Sixth District Congressman David Trone supported the measure. “We’re trying to get monies to smaller businesses, minority businesses, rural businesses. Our farmers got left out of the first bill,” he says.
In his comments, Trone was referring to the CARES Act, the $2.2-trillion legislation which passed Congress last month, and was signed into law by President Trump. ” In the first bill,too much money went to many big businesses. So we’re trying to drive this to small entrepreneurial businesses,” he says.
The legislation, which has already passed the Senate, contains more than $300-billion to replenish the Payroll Protection Program which was set up by the CARES Act, but quickly ran out of money due to heavy demand. The program provides funding to small businesses so they won’t have to lay off employees during the slow economy.

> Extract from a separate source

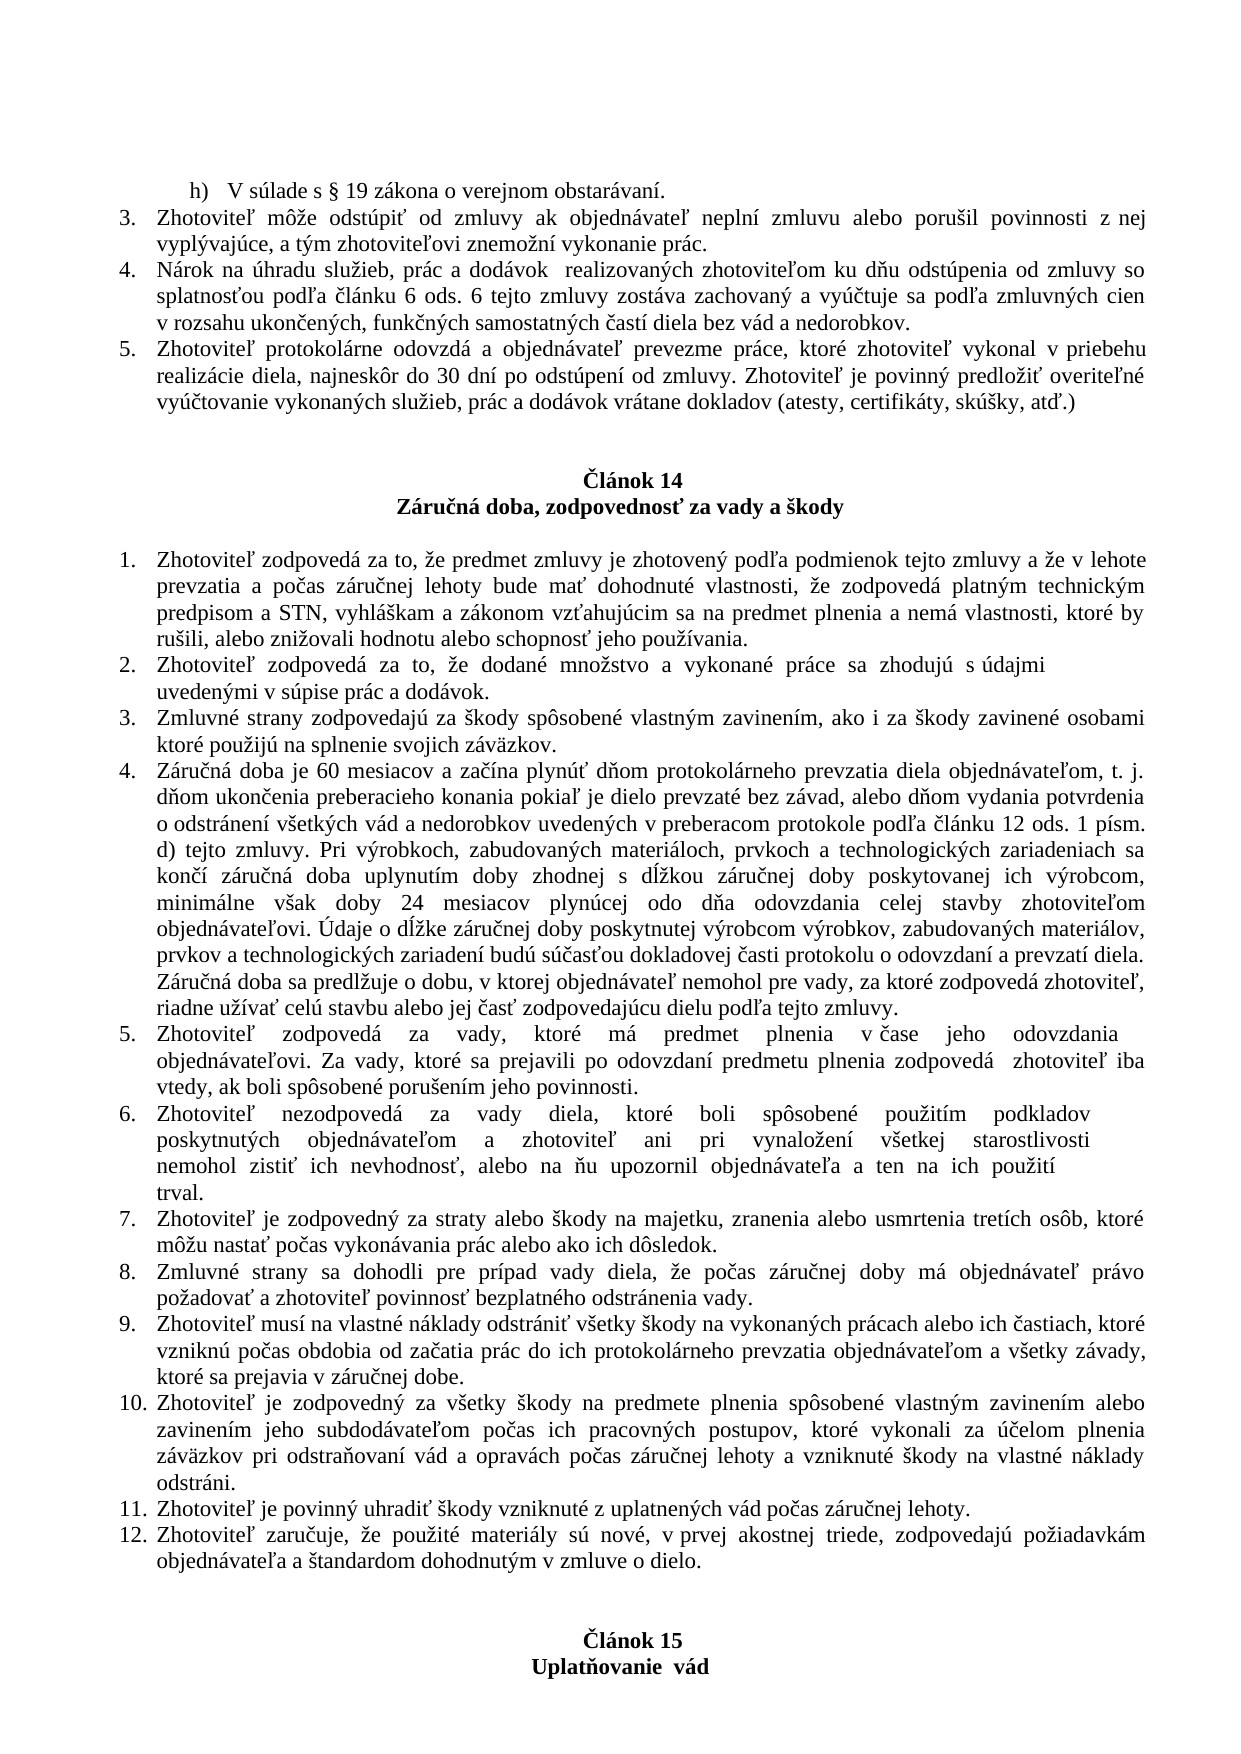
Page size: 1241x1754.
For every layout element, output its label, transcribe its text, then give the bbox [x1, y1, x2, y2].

Also in the legislation appropriates money to keep hospitals in operation.. Trone says for a number of hospitals, their revenue streams have disappeared because they’ve stop doing elective surgeries, which generates a lot of their money. He says many of these hospitals have talked about laying off employees. “So in a middle of pandemic, hospitals can’t keep their doors open, and are absolutely looking to lay people off trying to beat a tough budget. So we’ve got $75-billion here for hospitals,” says Trone.
There’s also $250-billion for COVID-19 testing, which Trone says is one way to beat the coronavirus. “Then we can see who has the virus, then we can trace who they’ve had any contact with, and then we can isolate and quarantine. That’s how we’re going to have to move forward: test, trace and quarantine. And then we can get American business to open,” he says.
The bill is heading to the President who is expected to sign it into law.
The legislation comes with a hefty price tag of $484-billion. Together with the CARES Act which has a pricetag of $2.2-trillion, Trone acknowledges both are extremely expensive, and payment will come due one day. “Our children and their children’s children are going to be left with a really horrible debt load,” he says. “Thank God we have a very low interest environment right now, but that too will change over time.”
But Trone says we need to get past the pandemic, and get the economy restarted before we can fix the budget. “If we can keep moving in a bipartisan way, then we can go back and address this giant debt issue down the road once we are back safely.”